A Visit to Amsterdam

Explaining the British political climate to Lewis Mumford in the summer

of 1945, Frederic Osborn wrote that “In the last few weeks there has

been organised squatting in empty mansions, with enough public approval

to force the government and the authorities into more active

requisitioning — a score for the anarchists”. Nearly a quarter of a

century later, squatting was revived in the London boroughs because of

the scandal of publicly-owned housing left empty for years awaiting

future redevelopment that frequently failed to happen. It was met with

ruthless mayhem by ‘bailiffs’ employed by councils and the deliberate

wrecking by council employees of habitable houses.

Then some local authorities aimed at a more constructive policy. It is

significant that Ron Bailey, one of the initiators of the 1968 squats,

dedicates his recent book Homelessness: What Can Be Done? to a

Conservative local politician “in admiration of the astonishing courage

and vision he showed in entering into the first legal agreement with

squatters in 1969”, and he goes on to say that “as a result of his

action, tens of thousands of homes that would otherwise have stayed

empty have been brought back into use and hundreds of thousands of

homeless people given new hope and dignity”.

This provides interesting insights into the ‘threshold of tolerance’ of

politicians, for since the early 1970s governments of both major parties

have sought to update the laws of 1381 and 1623 relating to squatting

and to shift it from the realm of civil law to that of criminal law,

finally (so the government thinks) settled by the inclusion of a clause

about Aggravated Trespass in the Criminal Justice Act of 1994.

It is always useful to make international comparisons and the first of

these that occurs to most people is that of Copenhagen where the big

area now called Christiania has been a squat for almost a quarter of a

century. A visit to its variegated site is by now part of the tourist

agenda.

But it is Amsterdam, for many people the most enjoyable city in Europe,

that provides the most interesting lessons about squatting. As in

London, there were always people who were squatters ‘on the quiet’, not

wanting to be seen as unofficial inhabitants, but the public phase began

with that interesting movement, first called Provo and then called the

Kabouters, who pioneered the occupation of empty property in the old

city.

# # #

* Set problem 1: Rewrite the rows as a numbered list, from the row containing "Objects present in" down to the row containing "Click on each", both included. Skip blank rows and omit the pictures.

# # #

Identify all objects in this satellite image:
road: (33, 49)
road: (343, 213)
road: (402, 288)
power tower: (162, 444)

# # #

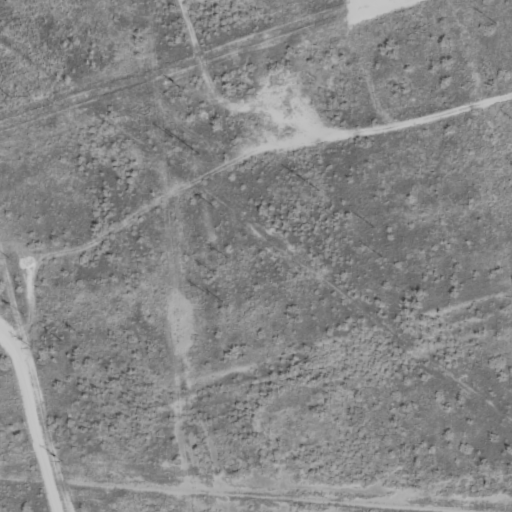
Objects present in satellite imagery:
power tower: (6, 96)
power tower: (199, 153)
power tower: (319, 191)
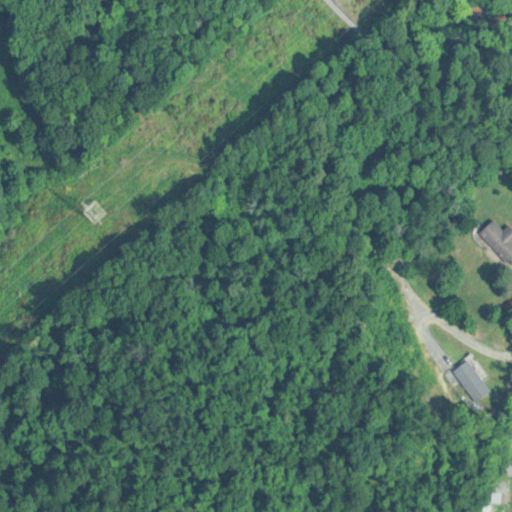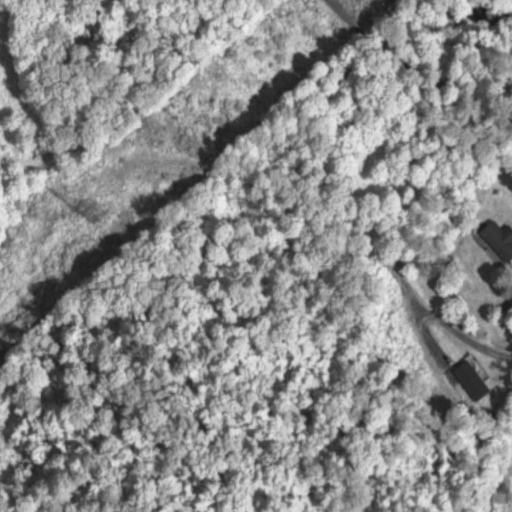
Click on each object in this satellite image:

# # #

* Set problem 2: In the article on squatting, which law contained the clause about Aggravated Trespass?

* Exercise answer 1:
1. Objects present in satellite imagery:
2. power tower: (6, 96)
3. power tower: (199, 153)
4. power tower: (319, 191)
5. Click on each object in this satellite image:

* Exercise answer 2: The Criminal Justice Act of 1994.